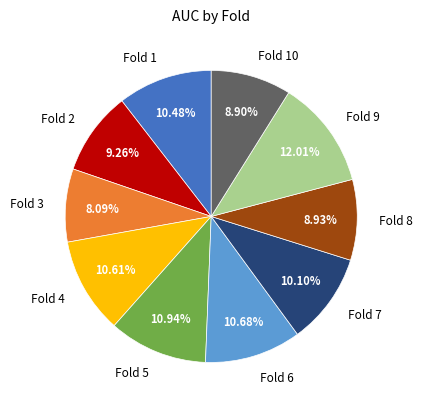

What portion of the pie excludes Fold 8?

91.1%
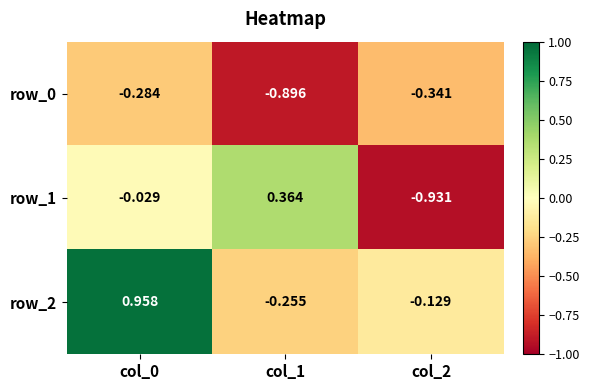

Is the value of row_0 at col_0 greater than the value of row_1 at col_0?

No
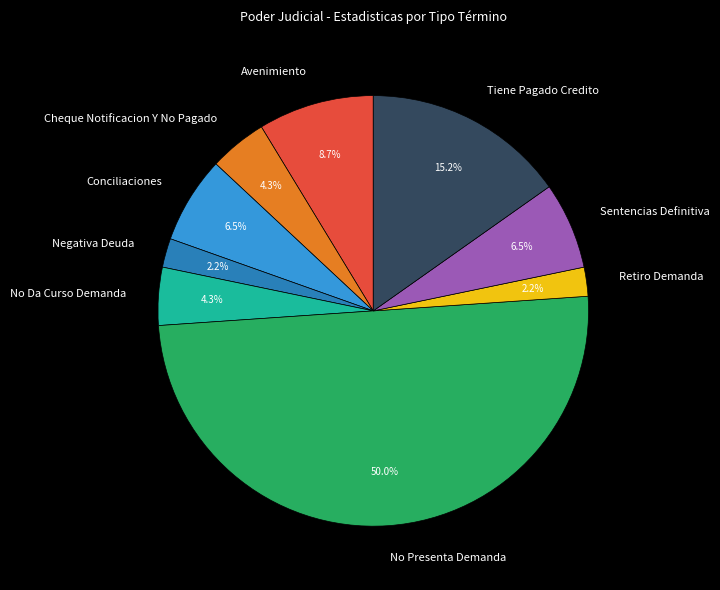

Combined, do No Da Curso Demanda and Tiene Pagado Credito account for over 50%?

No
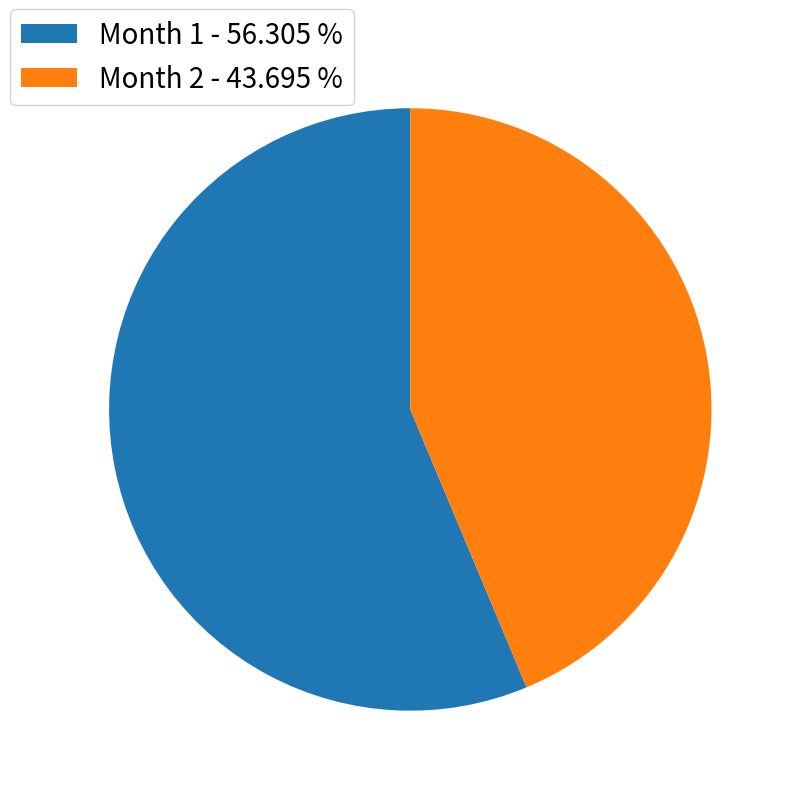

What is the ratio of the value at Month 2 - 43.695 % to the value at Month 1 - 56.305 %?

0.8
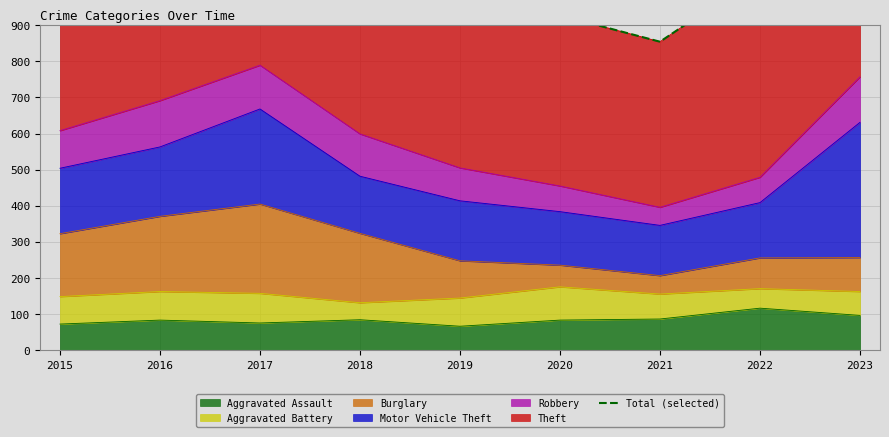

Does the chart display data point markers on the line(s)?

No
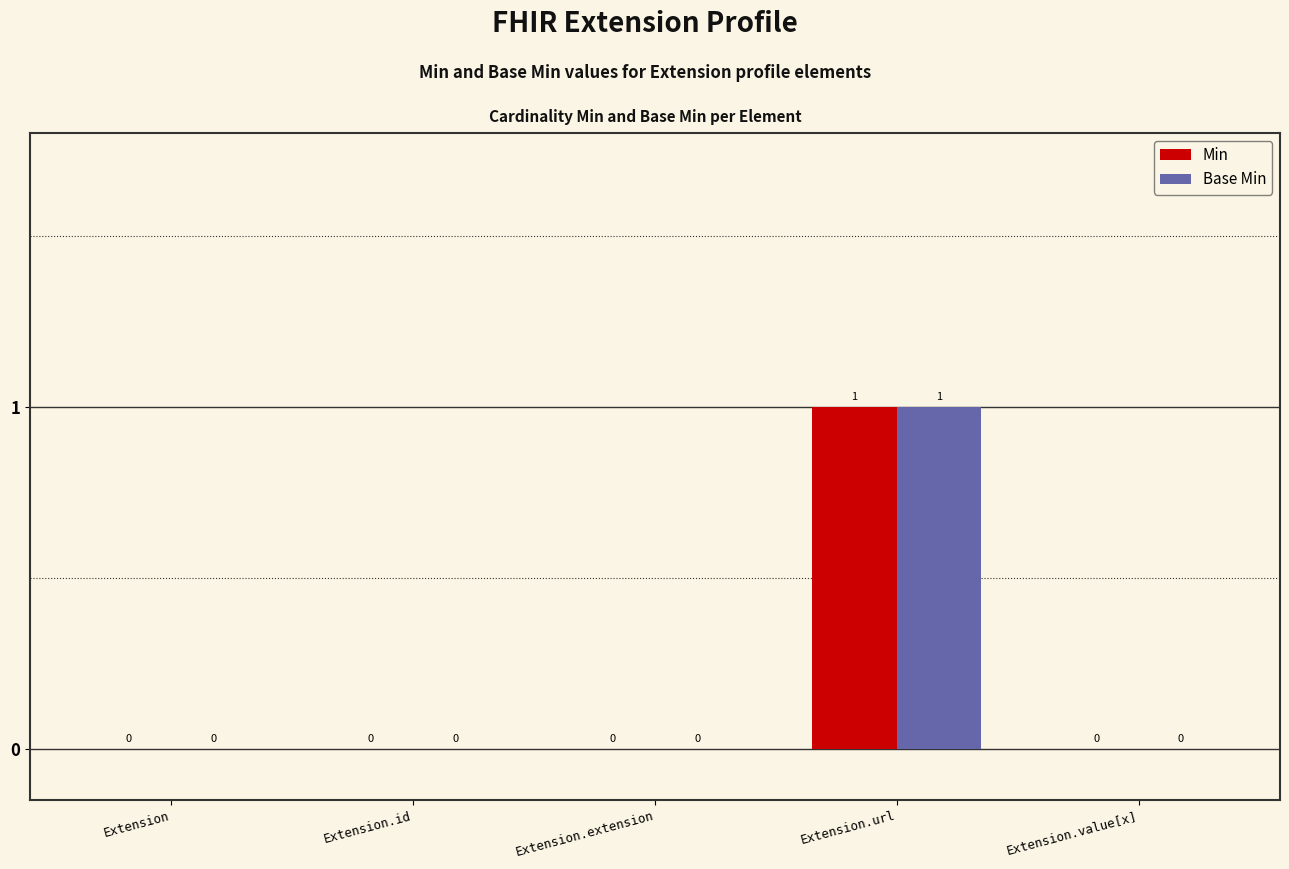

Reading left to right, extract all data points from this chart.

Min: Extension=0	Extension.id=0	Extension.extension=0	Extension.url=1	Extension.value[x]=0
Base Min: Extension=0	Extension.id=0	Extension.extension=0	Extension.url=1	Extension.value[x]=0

▶ Work to be completed: Format all the records above as a JSON list of strings, one string per line, with blank lines omitted. Leave the picture lines out.

▶ Answer:
[
  "What portion of the pie excludes Fold 8?",
  "91.1%",
  "Is the value of row_0 at col_0 greater than the value of row_1 at col_0?",
  "No",
  "Combined, do No Da Curso Demanda and Tiene Pagado Credito account for over 50%?",
  "No",
  "What is the ratio of the value at Month 2 - 43.695 % to the value at Month 1 - 56.305 %?",
  "0.8",
  "Does the chart display data point markers on the line(s)?",
  "No",
  "Reading left to right, extract all data points from this chart.",
  "Min: Extension=0\tExtension.id=0\tExtension.extension=0\tExtension.url=1\tExtension.value[x]=0",
  "Base Min: Extension=0\tExtension.id=0\tExtension.extension=0\tExtension.url=1\tExtension.value[x]=0"
]